(Work instruction):
Write only the number of lines in the entries that hold the string "分析预测竞争对手市场及渠道状况适时提出改善对策".

Document understanding data
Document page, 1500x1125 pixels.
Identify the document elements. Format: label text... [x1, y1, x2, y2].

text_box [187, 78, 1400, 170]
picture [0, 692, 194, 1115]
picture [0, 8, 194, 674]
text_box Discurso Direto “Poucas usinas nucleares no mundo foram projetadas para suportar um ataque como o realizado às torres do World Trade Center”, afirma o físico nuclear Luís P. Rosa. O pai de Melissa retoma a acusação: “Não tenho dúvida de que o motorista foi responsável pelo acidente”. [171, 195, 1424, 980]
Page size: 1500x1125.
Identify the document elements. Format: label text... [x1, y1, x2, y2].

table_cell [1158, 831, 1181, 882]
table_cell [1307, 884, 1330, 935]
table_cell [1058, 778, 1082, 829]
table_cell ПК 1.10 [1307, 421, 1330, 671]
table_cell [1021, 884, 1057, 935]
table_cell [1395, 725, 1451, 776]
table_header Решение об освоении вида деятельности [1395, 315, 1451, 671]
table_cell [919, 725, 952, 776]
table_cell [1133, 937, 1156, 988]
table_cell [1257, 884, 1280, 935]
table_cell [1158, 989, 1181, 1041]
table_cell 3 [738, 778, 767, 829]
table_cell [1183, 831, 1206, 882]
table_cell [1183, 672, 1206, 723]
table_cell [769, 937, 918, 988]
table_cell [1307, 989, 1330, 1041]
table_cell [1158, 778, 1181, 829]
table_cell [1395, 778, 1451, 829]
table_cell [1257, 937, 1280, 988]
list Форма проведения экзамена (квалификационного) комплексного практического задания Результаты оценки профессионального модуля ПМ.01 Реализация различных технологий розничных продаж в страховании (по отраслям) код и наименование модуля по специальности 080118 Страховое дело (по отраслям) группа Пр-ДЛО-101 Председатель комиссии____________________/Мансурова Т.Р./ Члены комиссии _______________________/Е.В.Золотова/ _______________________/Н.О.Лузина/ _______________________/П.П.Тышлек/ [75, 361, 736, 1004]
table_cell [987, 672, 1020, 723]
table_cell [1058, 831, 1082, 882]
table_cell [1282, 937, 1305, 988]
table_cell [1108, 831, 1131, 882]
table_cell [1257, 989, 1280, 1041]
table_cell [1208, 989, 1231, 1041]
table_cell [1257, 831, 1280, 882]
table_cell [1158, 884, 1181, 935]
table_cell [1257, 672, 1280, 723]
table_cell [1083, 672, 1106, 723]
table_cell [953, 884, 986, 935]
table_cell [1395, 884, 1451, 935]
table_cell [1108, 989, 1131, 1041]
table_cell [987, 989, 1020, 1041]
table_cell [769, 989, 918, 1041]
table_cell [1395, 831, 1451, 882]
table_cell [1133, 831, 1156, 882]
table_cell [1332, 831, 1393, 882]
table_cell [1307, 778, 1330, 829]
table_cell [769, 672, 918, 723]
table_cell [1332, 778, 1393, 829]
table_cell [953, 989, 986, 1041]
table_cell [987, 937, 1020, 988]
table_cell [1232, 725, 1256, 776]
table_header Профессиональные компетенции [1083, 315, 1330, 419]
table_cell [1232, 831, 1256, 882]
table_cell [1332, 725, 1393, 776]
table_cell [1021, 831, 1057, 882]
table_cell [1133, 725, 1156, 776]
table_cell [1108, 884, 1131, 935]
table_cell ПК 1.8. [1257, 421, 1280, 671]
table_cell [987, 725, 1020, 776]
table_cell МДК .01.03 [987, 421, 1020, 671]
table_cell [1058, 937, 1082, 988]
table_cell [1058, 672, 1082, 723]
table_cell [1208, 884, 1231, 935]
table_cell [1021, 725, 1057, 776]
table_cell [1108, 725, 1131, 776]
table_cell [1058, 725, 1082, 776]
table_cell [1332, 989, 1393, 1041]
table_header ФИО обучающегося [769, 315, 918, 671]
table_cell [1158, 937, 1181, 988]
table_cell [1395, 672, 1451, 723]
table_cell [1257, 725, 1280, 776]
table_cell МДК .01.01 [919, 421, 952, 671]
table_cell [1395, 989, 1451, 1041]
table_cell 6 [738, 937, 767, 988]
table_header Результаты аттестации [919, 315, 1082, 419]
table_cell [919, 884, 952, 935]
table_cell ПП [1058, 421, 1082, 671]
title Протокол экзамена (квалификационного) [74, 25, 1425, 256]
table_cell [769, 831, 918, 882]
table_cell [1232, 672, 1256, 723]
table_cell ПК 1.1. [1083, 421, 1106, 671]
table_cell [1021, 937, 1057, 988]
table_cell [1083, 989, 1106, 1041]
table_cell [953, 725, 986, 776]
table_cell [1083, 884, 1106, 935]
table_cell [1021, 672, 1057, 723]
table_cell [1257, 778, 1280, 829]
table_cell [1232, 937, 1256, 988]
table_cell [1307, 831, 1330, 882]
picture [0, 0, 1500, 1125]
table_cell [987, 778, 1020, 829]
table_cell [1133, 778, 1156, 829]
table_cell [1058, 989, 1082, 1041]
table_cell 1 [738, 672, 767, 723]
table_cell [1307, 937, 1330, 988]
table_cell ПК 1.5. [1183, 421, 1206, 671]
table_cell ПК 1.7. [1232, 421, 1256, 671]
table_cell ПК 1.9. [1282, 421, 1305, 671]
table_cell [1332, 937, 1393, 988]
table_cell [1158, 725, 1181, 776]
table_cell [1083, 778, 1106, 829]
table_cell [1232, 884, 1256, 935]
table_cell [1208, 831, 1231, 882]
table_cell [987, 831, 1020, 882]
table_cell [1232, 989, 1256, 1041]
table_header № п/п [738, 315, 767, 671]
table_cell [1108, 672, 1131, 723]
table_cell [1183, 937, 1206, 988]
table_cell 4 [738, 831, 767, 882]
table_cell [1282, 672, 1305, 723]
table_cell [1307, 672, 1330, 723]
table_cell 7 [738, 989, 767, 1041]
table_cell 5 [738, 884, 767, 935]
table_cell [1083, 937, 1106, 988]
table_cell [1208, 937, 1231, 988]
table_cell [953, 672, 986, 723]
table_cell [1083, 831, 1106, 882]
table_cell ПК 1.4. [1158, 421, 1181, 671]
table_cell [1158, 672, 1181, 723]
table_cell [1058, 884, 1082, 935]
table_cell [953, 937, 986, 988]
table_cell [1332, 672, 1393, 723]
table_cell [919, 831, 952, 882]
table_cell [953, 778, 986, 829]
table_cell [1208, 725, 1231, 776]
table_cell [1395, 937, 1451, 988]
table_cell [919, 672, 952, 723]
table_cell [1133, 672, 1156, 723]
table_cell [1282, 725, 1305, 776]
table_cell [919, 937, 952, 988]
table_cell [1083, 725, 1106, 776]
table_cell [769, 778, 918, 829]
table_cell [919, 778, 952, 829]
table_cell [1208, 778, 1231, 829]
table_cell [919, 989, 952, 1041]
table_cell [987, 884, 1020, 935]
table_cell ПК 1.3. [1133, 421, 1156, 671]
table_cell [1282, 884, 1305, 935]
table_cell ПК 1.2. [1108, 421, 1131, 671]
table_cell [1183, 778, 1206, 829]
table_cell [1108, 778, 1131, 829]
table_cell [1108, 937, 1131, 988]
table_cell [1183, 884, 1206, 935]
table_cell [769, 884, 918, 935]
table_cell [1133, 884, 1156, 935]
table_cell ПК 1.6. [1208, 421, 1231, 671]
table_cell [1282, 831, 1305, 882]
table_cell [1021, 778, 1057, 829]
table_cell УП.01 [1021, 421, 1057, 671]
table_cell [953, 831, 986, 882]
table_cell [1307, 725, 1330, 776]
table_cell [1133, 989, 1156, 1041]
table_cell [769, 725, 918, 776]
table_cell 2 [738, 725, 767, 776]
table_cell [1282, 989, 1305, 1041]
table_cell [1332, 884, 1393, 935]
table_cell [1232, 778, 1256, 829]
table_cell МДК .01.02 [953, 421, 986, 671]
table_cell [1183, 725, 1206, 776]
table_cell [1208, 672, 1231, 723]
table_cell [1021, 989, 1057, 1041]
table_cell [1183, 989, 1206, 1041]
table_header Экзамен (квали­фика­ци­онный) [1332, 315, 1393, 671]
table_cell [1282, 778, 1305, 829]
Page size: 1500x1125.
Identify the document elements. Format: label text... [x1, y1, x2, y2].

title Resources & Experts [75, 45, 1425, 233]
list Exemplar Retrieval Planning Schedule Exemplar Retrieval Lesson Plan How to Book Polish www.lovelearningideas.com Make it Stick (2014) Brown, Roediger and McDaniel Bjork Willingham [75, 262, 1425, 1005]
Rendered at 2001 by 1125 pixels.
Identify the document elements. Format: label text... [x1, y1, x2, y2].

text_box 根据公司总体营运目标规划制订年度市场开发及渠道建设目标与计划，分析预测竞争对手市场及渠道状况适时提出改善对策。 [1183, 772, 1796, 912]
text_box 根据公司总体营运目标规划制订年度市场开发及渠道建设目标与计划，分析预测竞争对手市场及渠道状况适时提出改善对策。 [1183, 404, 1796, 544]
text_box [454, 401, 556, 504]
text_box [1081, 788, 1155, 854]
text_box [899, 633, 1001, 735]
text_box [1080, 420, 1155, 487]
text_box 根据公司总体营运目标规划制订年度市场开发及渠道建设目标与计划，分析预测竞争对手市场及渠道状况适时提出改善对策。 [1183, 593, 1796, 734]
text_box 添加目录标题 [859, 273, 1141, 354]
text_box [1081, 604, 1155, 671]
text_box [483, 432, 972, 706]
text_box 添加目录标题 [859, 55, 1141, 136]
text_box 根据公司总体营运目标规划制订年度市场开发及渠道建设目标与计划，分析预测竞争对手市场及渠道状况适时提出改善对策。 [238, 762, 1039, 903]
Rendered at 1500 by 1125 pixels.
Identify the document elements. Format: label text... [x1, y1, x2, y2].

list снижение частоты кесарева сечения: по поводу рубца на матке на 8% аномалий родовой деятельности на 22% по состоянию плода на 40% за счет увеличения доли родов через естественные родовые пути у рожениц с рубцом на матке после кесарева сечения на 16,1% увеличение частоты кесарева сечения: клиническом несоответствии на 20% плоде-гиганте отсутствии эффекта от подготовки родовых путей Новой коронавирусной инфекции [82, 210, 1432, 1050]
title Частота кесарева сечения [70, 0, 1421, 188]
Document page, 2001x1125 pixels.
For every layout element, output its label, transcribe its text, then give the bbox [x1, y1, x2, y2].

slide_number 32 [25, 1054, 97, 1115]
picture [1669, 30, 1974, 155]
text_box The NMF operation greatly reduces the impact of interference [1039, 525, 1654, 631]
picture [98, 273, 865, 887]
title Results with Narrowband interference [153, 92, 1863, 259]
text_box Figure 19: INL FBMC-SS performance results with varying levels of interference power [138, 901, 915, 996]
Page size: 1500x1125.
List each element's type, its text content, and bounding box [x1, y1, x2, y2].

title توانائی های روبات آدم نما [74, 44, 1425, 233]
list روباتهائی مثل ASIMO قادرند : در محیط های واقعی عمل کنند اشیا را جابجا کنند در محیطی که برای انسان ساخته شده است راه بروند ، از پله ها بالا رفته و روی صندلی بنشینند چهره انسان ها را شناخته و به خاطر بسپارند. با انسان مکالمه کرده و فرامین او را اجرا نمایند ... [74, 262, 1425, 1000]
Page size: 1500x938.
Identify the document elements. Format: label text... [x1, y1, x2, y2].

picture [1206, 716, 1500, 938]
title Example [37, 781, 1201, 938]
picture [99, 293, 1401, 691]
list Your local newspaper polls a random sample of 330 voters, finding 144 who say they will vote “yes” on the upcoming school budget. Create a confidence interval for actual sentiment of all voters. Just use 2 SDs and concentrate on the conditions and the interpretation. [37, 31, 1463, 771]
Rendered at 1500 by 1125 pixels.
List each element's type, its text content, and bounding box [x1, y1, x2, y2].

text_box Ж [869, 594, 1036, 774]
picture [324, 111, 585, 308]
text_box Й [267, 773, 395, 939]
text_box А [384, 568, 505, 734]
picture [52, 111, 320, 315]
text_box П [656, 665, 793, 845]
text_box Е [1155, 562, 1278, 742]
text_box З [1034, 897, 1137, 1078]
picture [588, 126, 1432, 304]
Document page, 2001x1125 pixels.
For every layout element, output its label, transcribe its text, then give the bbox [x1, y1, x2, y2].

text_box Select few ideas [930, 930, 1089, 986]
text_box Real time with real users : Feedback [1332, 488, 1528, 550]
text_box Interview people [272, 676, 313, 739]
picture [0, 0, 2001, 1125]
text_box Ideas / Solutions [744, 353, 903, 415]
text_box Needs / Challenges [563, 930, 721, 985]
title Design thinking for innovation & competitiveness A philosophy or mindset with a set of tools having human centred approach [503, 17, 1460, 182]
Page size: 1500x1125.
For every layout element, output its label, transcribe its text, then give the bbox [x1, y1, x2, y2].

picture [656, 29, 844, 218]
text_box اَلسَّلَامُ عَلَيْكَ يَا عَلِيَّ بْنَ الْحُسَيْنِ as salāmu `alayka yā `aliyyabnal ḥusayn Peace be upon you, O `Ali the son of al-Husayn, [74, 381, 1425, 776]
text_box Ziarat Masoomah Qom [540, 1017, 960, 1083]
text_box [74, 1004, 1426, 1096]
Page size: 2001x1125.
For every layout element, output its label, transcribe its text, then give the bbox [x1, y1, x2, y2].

(Exercise result):
4